Fracking and horizontal drilling also provided the key to unlocking tight oil reserves in geological formations such as the Bakken, which has made North Dakota the second-highest oil-producing state. Again, this has presented a headache for Canadian oil exporters because it has led to a mid-continental supply glut that has led to sharp discounts on Canadian production. This glut is why the Keystone XL pipeline, designed to ship diluted bitumen from the oil sands to the refineries of the Gulf Coast, is so crucial, and why President Barack Obama’s refusal to permit the line earlier this year was both a shock and a potential threat to projected oil sands expansion.
Dr. Yergin confirmed that the battle over Keystone XL had nothing to do with the pipeline per se. It was all about the demonization of the oil sands by environmental groups. He refused to “handicap” when the line, which is now, because of the political battle, “the most famous pipeline in the world,” might be approved, but he stressed that Canada was an integral part of the Great Revival. Republican presidential candidate Mitt Romney acknowledged that fact; newly re-elected President Obama still has a way to go.

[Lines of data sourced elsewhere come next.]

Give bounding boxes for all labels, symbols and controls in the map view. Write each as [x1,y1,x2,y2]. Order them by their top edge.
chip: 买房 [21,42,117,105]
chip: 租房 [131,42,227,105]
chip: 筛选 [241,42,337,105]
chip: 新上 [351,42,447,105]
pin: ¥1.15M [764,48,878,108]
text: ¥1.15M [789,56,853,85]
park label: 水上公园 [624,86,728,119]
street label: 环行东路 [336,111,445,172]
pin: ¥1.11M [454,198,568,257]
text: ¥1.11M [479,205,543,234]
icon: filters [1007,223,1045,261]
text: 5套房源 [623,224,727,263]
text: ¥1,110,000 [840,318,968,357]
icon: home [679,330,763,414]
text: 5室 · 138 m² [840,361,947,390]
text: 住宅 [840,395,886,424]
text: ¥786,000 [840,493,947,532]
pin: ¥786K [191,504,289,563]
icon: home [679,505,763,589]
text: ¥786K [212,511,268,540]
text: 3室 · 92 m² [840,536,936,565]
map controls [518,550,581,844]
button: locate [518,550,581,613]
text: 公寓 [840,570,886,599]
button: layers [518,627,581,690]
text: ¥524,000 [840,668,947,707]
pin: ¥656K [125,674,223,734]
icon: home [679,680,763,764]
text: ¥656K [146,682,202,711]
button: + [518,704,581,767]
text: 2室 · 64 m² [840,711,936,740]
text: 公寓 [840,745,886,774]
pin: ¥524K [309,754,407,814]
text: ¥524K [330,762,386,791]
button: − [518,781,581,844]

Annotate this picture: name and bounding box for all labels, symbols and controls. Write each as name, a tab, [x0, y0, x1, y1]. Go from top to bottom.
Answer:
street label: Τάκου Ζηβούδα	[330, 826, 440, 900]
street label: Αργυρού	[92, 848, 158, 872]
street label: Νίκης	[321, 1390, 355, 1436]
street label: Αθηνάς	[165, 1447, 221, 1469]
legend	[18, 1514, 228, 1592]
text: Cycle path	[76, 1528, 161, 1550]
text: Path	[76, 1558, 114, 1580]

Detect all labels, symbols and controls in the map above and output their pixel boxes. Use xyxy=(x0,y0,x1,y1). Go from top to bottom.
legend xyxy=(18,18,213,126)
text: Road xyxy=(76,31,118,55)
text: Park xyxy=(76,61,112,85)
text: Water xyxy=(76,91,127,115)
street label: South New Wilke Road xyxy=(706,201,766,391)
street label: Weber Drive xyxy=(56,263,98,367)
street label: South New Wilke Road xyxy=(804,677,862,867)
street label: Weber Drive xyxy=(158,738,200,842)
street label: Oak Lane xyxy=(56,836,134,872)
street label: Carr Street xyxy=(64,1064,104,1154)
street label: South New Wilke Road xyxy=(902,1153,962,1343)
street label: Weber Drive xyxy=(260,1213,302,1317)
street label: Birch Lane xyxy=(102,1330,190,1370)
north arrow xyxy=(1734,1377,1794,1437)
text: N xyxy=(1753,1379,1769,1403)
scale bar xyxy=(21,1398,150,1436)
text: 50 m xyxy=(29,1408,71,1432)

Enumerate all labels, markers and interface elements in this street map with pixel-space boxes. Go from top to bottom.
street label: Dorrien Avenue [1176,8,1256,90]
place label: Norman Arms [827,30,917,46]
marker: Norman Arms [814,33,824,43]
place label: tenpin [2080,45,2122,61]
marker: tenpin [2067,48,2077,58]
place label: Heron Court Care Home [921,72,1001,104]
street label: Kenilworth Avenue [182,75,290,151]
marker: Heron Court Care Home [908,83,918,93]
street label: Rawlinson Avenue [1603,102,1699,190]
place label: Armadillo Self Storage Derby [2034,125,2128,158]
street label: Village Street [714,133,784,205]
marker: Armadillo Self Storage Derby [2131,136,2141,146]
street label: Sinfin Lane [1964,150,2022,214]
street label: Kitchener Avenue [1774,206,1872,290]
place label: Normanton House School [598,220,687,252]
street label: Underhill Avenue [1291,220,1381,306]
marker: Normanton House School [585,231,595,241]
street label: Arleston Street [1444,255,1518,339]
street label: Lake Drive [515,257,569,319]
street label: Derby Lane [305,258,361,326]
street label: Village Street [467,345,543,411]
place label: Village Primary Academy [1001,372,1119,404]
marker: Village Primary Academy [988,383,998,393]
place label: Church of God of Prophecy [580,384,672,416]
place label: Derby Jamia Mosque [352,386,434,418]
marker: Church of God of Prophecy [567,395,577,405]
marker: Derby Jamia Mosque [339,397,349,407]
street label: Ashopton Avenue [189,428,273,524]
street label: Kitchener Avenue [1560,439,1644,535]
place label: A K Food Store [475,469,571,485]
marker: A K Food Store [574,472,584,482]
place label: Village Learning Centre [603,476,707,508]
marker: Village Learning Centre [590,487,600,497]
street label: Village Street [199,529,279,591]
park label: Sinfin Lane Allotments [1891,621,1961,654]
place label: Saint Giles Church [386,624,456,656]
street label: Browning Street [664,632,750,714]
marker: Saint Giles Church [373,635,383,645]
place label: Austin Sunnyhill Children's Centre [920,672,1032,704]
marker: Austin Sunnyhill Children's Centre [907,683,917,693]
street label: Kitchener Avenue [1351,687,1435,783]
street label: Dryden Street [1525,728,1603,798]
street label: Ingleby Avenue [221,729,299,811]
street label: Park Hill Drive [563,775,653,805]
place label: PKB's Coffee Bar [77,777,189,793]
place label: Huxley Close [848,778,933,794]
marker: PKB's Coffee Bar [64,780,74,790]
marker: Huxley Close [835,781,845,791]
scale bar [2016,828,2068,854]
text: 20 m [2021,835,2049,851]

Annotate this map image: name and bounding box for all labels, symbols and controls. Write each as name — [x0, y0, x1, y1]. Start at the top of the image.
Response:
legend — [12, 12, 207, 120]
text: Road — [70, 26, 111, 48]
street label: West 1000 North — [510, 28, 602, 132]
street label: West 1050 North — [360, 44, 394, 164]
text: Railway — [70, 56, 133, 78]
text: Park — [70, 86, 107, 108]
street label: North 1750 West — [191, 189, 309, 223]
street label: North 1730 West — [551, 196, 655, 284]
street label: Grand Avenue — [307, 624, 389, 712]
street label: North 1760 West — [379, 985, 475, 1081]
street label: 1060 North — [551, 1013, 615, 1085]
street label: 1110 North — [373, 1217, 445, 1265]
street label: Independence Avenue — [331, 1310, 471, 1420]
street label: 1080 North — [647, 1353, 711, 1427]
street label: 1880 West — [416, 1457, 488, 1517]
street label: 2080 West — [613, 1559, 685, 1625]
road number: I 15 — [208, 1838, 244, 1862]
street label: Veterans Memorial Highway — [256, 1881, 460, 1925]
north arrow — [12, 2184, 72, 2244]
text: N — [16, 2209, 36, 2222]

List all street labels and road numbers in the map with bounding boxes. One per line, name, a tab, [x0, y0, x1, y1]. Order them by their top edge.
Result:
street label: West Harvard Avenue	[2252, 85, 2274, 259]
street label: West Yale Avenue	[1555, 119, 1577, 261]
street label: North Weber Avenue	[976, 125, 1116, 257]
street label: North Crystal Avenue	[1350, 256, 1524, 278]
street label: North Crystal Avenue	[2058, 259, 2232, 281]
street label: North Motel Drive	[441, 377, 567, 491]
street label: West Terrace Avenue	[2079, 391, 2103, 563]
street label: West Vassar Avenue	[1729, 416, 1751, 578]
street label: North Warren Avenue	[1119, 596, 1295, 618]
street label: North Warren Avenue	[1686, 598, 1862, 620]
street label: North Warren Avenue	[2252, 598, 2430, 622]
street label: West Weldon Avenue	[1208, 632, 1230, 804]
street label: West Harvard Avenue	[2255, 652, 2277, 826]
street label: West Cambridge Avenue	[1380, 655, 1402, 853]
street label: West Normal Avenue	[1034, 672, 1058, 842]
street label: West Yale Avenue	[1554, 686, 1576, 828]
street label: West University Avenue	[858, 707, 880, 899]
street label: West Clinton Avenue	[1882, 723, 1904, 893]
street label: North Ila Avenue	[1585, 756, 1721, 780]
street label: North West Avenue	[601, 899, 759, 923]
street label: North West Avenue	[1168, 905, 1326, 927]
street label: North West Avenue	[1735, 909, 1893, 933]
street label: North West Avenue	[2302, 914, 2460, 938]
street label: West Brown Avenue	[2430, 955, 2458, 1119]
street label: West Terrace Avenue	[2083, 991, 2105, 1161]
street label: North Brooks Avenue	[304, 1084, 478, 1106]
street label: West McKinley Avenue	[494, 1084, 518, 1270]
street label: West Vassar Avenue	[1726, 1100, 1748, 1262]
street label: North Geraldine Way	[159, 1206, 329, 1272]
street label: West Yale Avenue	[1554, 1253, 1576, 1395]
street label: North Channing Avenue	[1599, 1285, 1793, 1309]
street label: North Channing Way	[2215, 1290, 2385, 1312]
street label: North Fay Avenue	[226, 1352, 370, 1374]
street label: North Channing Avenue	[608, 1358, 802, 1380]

Dr. Yergin noted that the president, despite his continued commitment to alternative energy, had been forced to acknowledge the Great Revival, which is calculated to have generated some 1.7 million U.S. jobs, and has had a dramatic impact on U.S. manufacturing competitiveness via the benefits of low natural gas prices. He acknowledged that there remains significant ignorance south of the border of the importance of Canada to the U.S. supply picture. He was asked how we might get more U.S. attention. His reply was: “Find alternative markets.”
Thus, it seems, the No. 1 job for both Edmonton and Ottawa remains to generate some Great Enthusiasm for new pipelines to the West Coast.